DATA TO EXAMINE: Begin
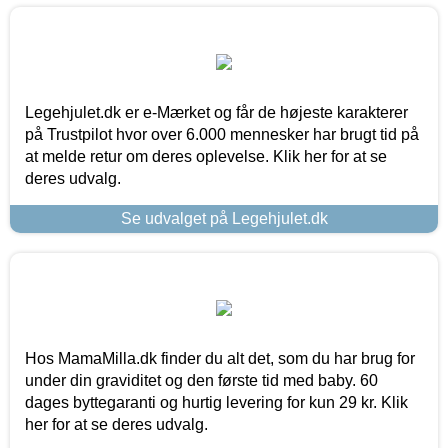
Legehjulet.dk er e-Mærket og får de højeste karakterer
på Trustpilot hvor over 6.000 mennesker har brugt tid på
at melde retur om deres oplevelse. Klik her for at se
deres udvalg.
Se udvalget på Legehjulet.dk
Hos MamaMilla.dk finder du alt det, som du har brug for
under din graviditet og den første tid med baby. 60
dages byttegaranti og hurtig levering for kun 29 kr. Klik
her for at se deres udvalg.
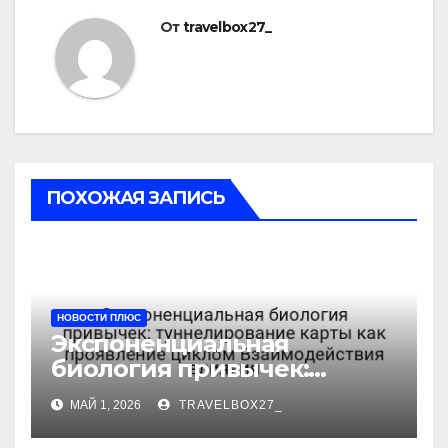
От
travelbox27_
ПОХОЖАЯ ЗАПИСЬ
НОВОСТИ ПЛЮС
Экспоненциальная
биология привычек:
туннелирование карты как
МАЙ 1, 2026
TRAVELBOX27_
проявление циклом
Взаимодействия влияния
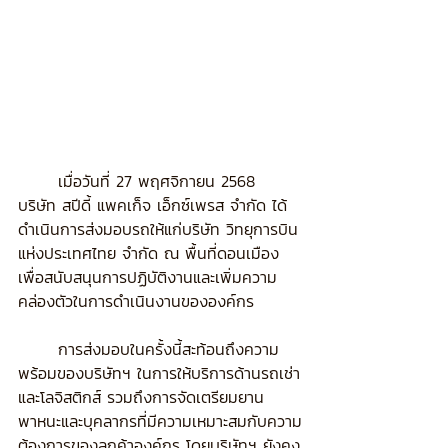
	เมื่อวันที่ 27 พฤศจิกายน 2568 
บริษัท สปีดี้ แพคเก็จ เอ็กซ์เพรส จำกัด ได้
ดำเนินการส่งมอบรถให้แก่บริษัท วิทยุการบิน
แห่งประเทศไทย จำกัด ณ พื้นที่ดอนเมือง 
เพื่อสนับสนุนการปฏิบัติงานและเพิ่มความ
คล่องตัวในการดำเนินงานขององค์กร
	การส่งมอบในครั้งนี้สะท้อนถึงความ
พร้อมของบริษัทฯ ในการให้บริการด้านรถเช่า
และโลจิสติกส์ รวมถึงการจัดเตรียมยาน
พาหนะและบุคลากรที่มีความเหมาะสมกับความ
ต้องการของลูกค้าองค์กร โดยบริษัทฯ ยังคง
DATA TO EXAMINE: End
§ **WORK REQUEST**
Could the entries above be written out word for word, pictures excluded?

§ **EXERCISE ANSWER**
Legehjulet.dk er e-Mærket og får de højeste karakterer
på Trustpilot hvor over 6.000 mennesker har brugt tid på
at melde retur om deres oplevelse. Klik her for at se
deres udvalg.
Se udvalget på Legehjulet.dk
Hos MamaMilla.dk finder du alt det, som du har brug for
under din graviditet og den første tid med baby. 60
dages byttegaranti og hurtig levering for kun 29 kr. Klik
her for at se deres udvalg.
От
travelbox27_
ПОХОЖАЯ ЗАПИСЬ
НОВОСТИ ПЛЮС
Экспоненциальная
биология привычек:
туннелирование карты как
МАЙ 1, 2026
TRAVELBOX27_
проявление циклом
Взаимодействия влияния
	เมื่อวันที่ 27 พฤศจิกายน 2568 
บริษัท สปีดี้ แพคเก็จ เอ็กซ์เพรส จำกัด ได้
ดำเนินการส่งมอบรถให้แก่บริษัท วิทยุการบิน
แห่งประเทศไทย จำกัด ณ พื้นที่ดอนเมือง 
เพื่อสนับสนุนการปฏิบัติงานและเพิ่มความ
คล่องตัวในการดำเนินงานขององค์กร
	การส่งมอบในครั้งนี้สะท้อนถึงความ
พร้อมของบริษัทฯ ในการให้บริการด้านรถเช่า
และโลจิสติกส์ รวมถึงการจัดเตรียมยาน
พาหนะและบุคลากรที่มีความเหมาะสมกับความ
ต้องการของลูกค้าองค์กร โดยบริษัทฯ ยังคง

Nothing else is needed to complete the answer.